Your assignment: The records below must be copied out completely and exactly.
##### Record excerpts
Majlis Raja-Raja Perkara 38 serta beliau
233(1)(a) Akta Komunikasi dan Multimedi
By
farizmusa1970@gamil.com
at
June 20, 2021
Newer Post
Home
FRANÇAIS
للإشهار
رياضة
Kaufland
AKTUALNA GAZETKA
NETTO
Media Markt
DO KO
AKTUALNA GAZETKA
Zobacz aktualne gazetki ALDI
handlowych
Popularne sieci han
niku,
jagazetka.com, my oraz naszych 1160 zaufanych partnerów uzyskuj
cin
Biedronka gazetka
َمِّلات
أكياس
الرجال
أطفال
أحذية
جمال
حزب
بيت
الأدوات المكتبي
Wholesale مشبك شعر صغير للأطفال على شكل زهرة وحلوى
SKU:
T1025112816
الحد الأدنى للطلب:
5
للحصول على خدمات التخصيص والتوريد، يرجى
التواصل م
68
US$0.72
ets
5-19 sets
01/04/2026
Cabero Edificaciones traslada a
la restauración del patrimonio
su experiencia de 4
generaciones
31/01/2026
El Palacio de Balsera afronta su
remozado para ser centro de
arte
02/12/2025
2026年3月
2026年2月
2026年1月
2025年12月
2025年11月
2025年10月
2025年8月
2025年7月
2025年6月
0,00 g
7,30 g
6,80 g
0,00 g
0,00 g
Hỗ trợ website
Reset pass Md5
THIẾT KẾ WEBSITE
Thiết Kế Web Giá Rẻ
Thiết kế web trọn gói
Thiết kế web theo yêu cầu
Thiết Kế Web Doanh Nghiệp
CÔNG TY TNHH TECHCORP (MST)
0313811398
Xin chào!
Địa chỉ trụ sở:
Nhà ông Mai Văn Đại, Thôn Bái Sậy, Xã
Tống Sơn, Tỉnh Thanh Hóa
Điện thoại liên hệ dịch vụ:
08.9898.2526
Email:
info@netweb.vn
##########
Solution for this task:
Majlis Raja-Raja Perkara 38 serta beliau
233(1)(a) Akta Komunikasi dan Multimedi
By
farizmusa1970@gamil.com
at
June 20, 2021
Newer Post
Home
FRANÇAIS
للإشهار
رياضة
Kaufland
AKTUALNA GAZETKA
NETTO
Media Markt
DO KO
AKTUALNA GAZETKA
Zobacz aktualne gazetki ALDI
handlowych
Popularne sieci han
niku,
jagazetka.com, my oraz naszych 1160 zaufanych partnerów uzyskuj
cin
Biedronka gazetka
َمِّلات
أكياس
الرجال
أطفال
أحذية
جمال
حزب
بيت
الأدوات المكتبي
Wholesale مشبك شعر صغير للأطفال على شكل زهرة وحلوى
SKU:
T1025112816
الحد الأدنى للطلب:
5
للحصول على خدمات التخصيص والتوريد، يرجى
التواصل م
68
US$0.72
ets
5-19 sets
01/04/2026
Cabero Edificaciones traslada a
la restauración del patrimonio
su experiencia de 4
generaciones
31/01/2026
El Palacio de Balsera afronta su
remozado para ser centro de
arte
02/12/2025
2026年3月
2026年2月
2026年1月
2025年12月
2025年11月
2025年10月
2025年8月
2025年7月
2025年6月
0,00 g
7,30 g
6,80 g
0,00 g
0,00 g
Hỗ trợ website
Reset pass Md5
THIẾT KẾ WEBSITE
Thiết Kế Web Giá Rẻ
Thiết kế web trọn gói
Thiết kế web theo yêu cầu
Thiết Kế Web Doanh Nghiệp
CÔNG TY TNHH TECHCORP (MST)
0313811398
Xin chào!
Địa chỉ trụ sở:
Nhà ông Mai Văn Đại, Thôn Bái Sậy, Xã
Tống Sơn, Tỉnh Thanh Hóa
Điện thoại liên hệ dịch vụ:
08.9898.2526
Email:
info@netweb.vn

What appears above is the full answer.